- **Problem**: Print the entries that appear below, exactly as written and without their pictures.

- **Input data**:
▽

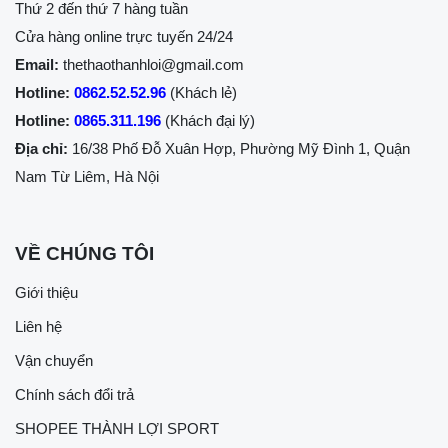
Thứ 2 đến thứ 7 hàng tuần
Cửa hàng online trực tuyến 24/24
Email:
thethaothanhloi@gmail.com
Hotline:
0862.52.52.96
(Khách lẻ)
Hotline:
0865.311.196
(Khách đại lý)
Địa chỉ:
16/38 Phố Đỗ Xuân Hợp, Phường Mỹ Đình 1, Quận
Nam Từ Liêm, Hà Nội
VỀ CHÚNG TÔI
Giới thiệu
Liên hệ
Vận chuyển
Chính sách đổi trả
SHOPEE THÀNH LỢI SPORT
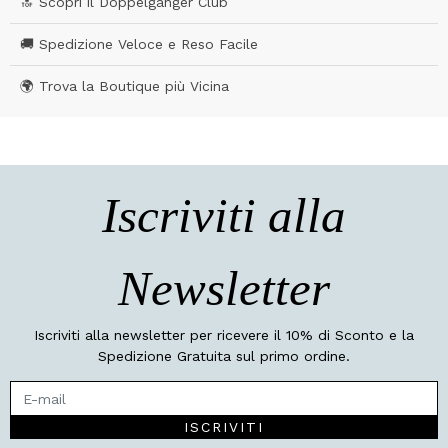
🔝 Scopri il Doppelgänger Club
🚚 Spedizione Veloce e Reso Facile
🌍 Trova la Boutique più Vicina
Iscriviti alla
Newsletter
Iscriviti alla newsletter per ricevere il 10% di Sconto e la
Spedizione Gratuita sul primo ordine.
ISCRIVITI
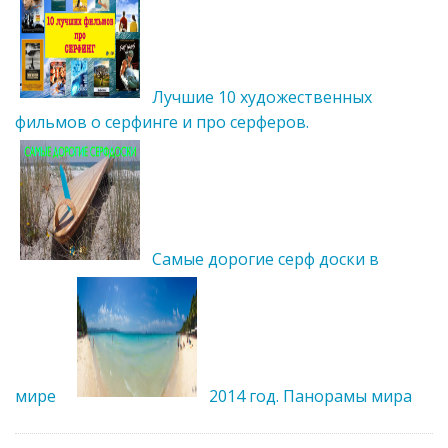
Лучшие 10 художественных
фильмов о серфинге и про серферов.
Самые дорогие серф доски в
мире
2014 год. Панорамы мира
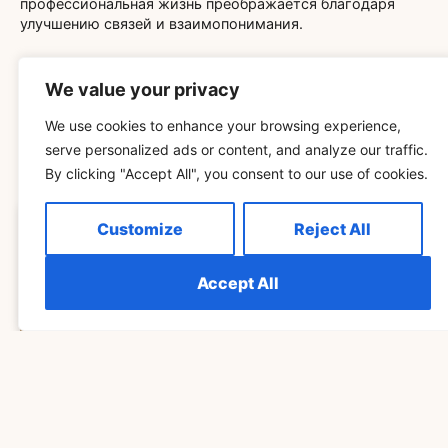
профессиональная жизнь преображается благодаря
улучшению связей и взаимопонимания.
We value your privacy
We use cookies to enhance your browsing experience,
serve personalized ads or content, and analyze our traffic.
Related Blog
By clicking "Accept All", you consent to our use of cookies.
Customize
Reject All
ДУХОВНОСТЬ
Accept All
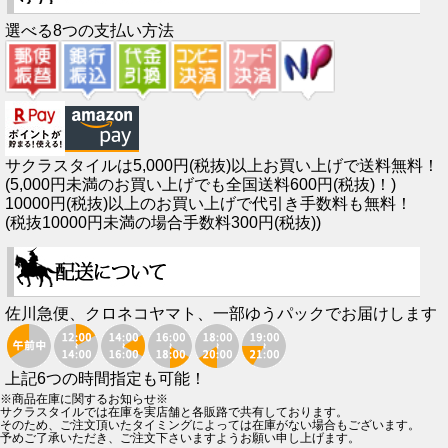
選べる8つの支払い方法
サクラスタイルは5,000円(税抜)以上お買い上げで送料無料！
(5,000円未満のお買い上げでも全国送料600円(税抜)！)
10000円(税抜)以上のお買い上げで代引き手数料も無料！
(税抜10000円未満の場合手数料300円(税抜))
佐川急便、クロネコヤマト、一部ゆうパックでお届けします
上記6つの時間指定も可能！
※商品在庫に関するお知らせ※
サクラスタイルでは在庫を実店舗と各販路で共有しております。
そのため、ご注文頂いたタイミングによっては在庫がない場合もございます。
予めご了承いただき、ご注文下さいますようお願い申し上げます。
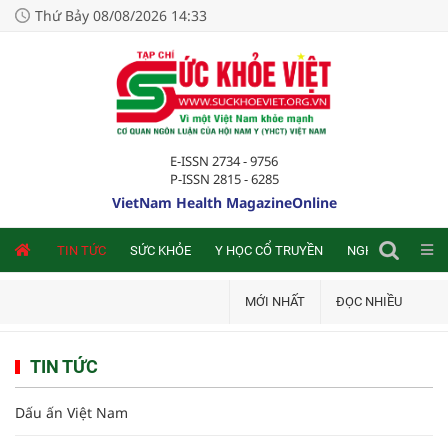
Thứ Bảy 08/08/2026 14:33
E-ISSN 2734 - 9756
P-ISSN 2815 - 6285
VietNam Health MagazineOnline
NLINE
TIN TỨC
SỨC KHỎE
Y HỌC CỔ TRUYỀN
NGHIÊN CỨU TRA
MỚI NHẤT
ĐỌC NHIỀU
TIN TỨC
Dấu ấn Việt Nam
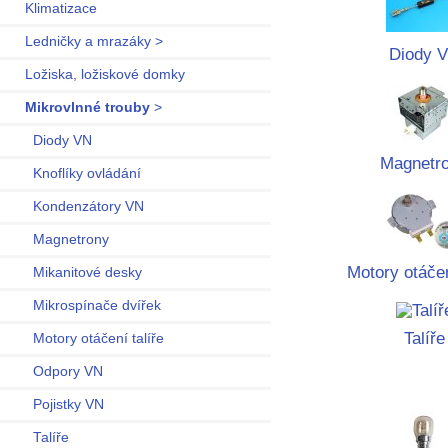
Klimatizace
Ledničky a mrazáky >
Diody 
Ložiska, ložiskové domky
Mikrovlnné trouby
>
Diody VN
Magnetr
Knoflíky ovládání
Kondenzátory VN
Magnetrony
Motory otáčen
Mikanitové desky
Mikrospínače dvířek
Talíře
Motory otáčení talíře
Odpory VN
Pojistky VN
Talíře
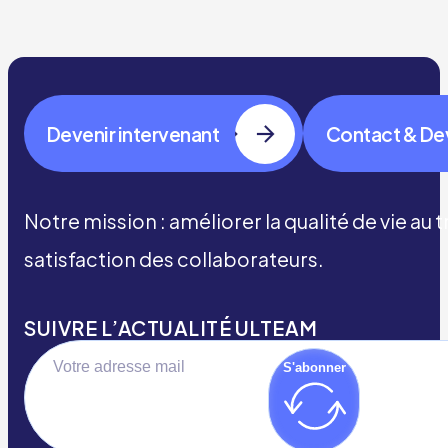
Devenir intervenant
Contact & De
Notre mission : améliorer la qualité de vie au 
satisfaction des collaborateurs.
SUIVRE L’ACTUALITÉ ULTEAM
S'abonner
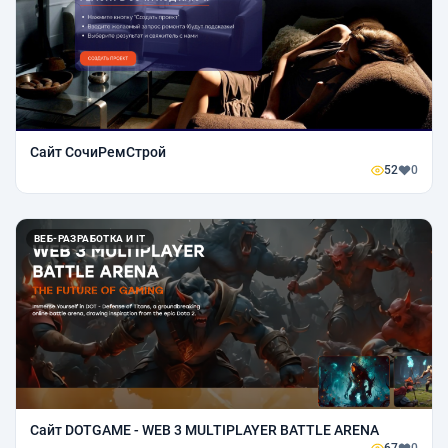
Сайт СочиРемСтрой
52
0
ВЕБ-РАЗРАБОТКА И IT
Сайт DOTGAME - WEB 3 MULTIPLAYER BATTLE ARENA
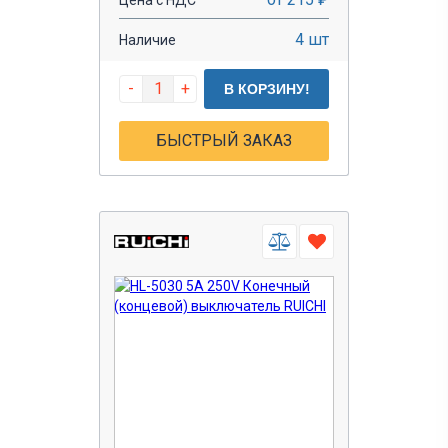
4 шт
Наличие
-
+
В КОРЗИНУ!
БЫСТРЫЙ ЗАКАЗ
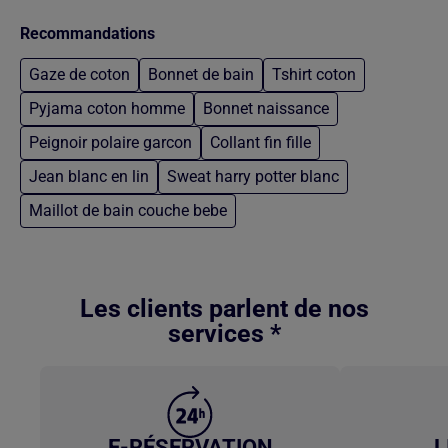
Recommandations
Gaze de coton
Bonnet de bain
Tshirt coton
Pyjama coton homme
Bonnet naissance
Peignoir polaire garcon
Collant fin fille
Jean blanc en lin
Sweat harry potter blanc
Maillot de bain couche bebe
Retour au contenu principal
Les clients parlent de nos
services *
E-RÉSERVATION
L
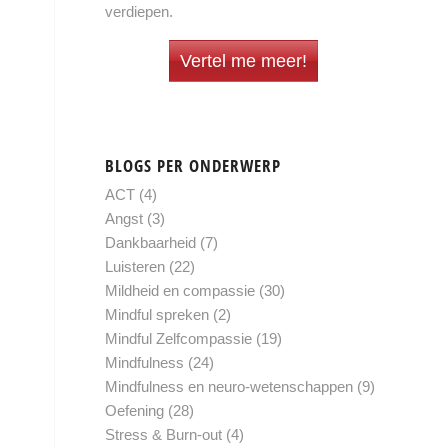
verdiepen.
Vertel me meer!
BLOGS PER ONDERWERP
ACT
(4)
Angst
(3)
Dankbaarheid
(7)
Luisteren
(22)
Mildheid en compassie
(30)
Mindful spreken
(2)
Mindful Zelfcompassie
(19)
Mindfulness
(24)
Mindfulness en neuro-wetenschappen
(9)
Oefening
(28)
Stress & Burn-out
(4)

△

- **Response to this task**:
Thứ 2 đến thứ 7 hàng tuần
Cửa hàng online trực tuyến 24/24
Email:
thethaothanhloi@gmail.com
Hotline:
0862.52.52.96
(Khách lẻ)
Hotline:
0865.311.196
(Khách đại lý)
Địa chỉ:
16/38 Phố Đỗ Xuân Hợp, Phường Mỹ Đình 1, Quận
Nam Từ Liêm, Hà Nội
VỀ CHÚNG TÔI
Giới thiệu
Liên hệ
Vận chuyển
Chính sách đổi trả
SHOPEE THÀNH LỢI SPORT
🔝 Scopri il Doppelgänger Club
🚚 Spedizione Veloce e Reso Facile
🌍 Trova la Boutique più Vicina
Iscriviti alla
Newsletter
Iscriviti alla newsletter per ricevere il 10% di Sconto e la
Spedizione Gratuita sul primo ordine.
ISCRIVITI
Лучшие 10 художественных
фильмов о серфинге и про серферов.
Самые дорогие серф доски в
мире
2014 год. Панорамы мира
профессиональная жизнь преображается благодаря
улучшению связей и взаимопонимания.
We value your privacy
We use cookies to enhance your browsing experience,
serve personalized ads or content, and analyze our traffic.
Related Blog
By clicking "Accept All", you consent to our use of cookies.
Customize
Reject All
ДУХОВНОСТЬ
Accept All
選べる8つの支払い方法
サクラスタイルは5,000円(税抜)以上お買い上げで送料無料！
(5,000円未満のお買い上げでも全国送料600円(税抜)！)
10000円(税抜)以上のお買い上げで代引き手数料も無料！
(税抜10000円未満の場合手数料300円(税抜))
佐川急便、クロネコヤマト、一部ゆうパックでお届けします
上記6つの時間指定も可能！
※商品在庫に関するお知らせ※
サクラスタイルでは在庫を実店舗と各販路で共有しております。
そのため、ご注文頂いたタイミングによっては在庫がない場合もございます。
予めご了承いただき、ご注文下さいますようお願い申し上げます。
Thứ Bảy 08/08/2026 14:33
E-ISSN 2734 - 9756
P-ISSN 2815 - 6285
VietNam Health MagazineOnline
NLINE
TIN TỨC
SỨC KHỎE
Y HỌC CỔ TRUYỀN
NGHIÊN CỨU TRA
MỚI NHẤT
ĐỌC NHIỀU
TIN TỨC
Dấu ấn Việt Nam
Klimatizace
Ledničky a mrazáky >
Diody 
Ložiska, ložiskové domky
Mikrovlnné trouby
>
Diody VN
Magnetr
Knoflíky ovládání
Kondenzátory VN
Magnetrony
Motory otáčen
Mikanitové desky
Mikrospínače dvířek
Talíře
Motory otáčení talíře
Odpory VN
Pojistky VN
Talíře
Devenir intervenant
Contact & De
Notre mission : améliorer la qualité de vie au 
satisfaction des collaborateurs.
SUIVRE L’ACTUALITÉ ULTEAM
S'abonner
Сайт СочиРемСтрой
52
0
ВЕБ-РАЗРАБОТКА И IT
Сайт DOTGAME - WEB 3 MULTIPLAYER BATTLE ARENA
4 шт
Наличие
-
+
В КОРЗИНУ!
БЫСТРЫЙ ЗАКАЗ
Recommandations
Gaze de coton
Bonnet de bain
Tshirt coton
Pyjama coton homme
Bonnet naissance
Peignoir polaire garcon
Collant fin fille
Jean blanc en lin
Sweat harry potter blanc
Maillot de bain couche bebe
Retour au contenu principal
Les clients parlent de nos
services *
E-RÉSERVATION
L
verdiepen.
Vertel me meer!
BLOGS PER ONDERWERP
ACT
(4)
Angst
(3)
Dankbaarheid
(7)
Luisteren
(22)
Mildheid en compassie
(30)
Mindful spreken
(2)
Mindful Zelfcompassie
(19)
Mindfulness
(24)
Mindfulness en neuro-wetenschappen
(9)
Oefening
(28)
Stress & Burn-out
(4)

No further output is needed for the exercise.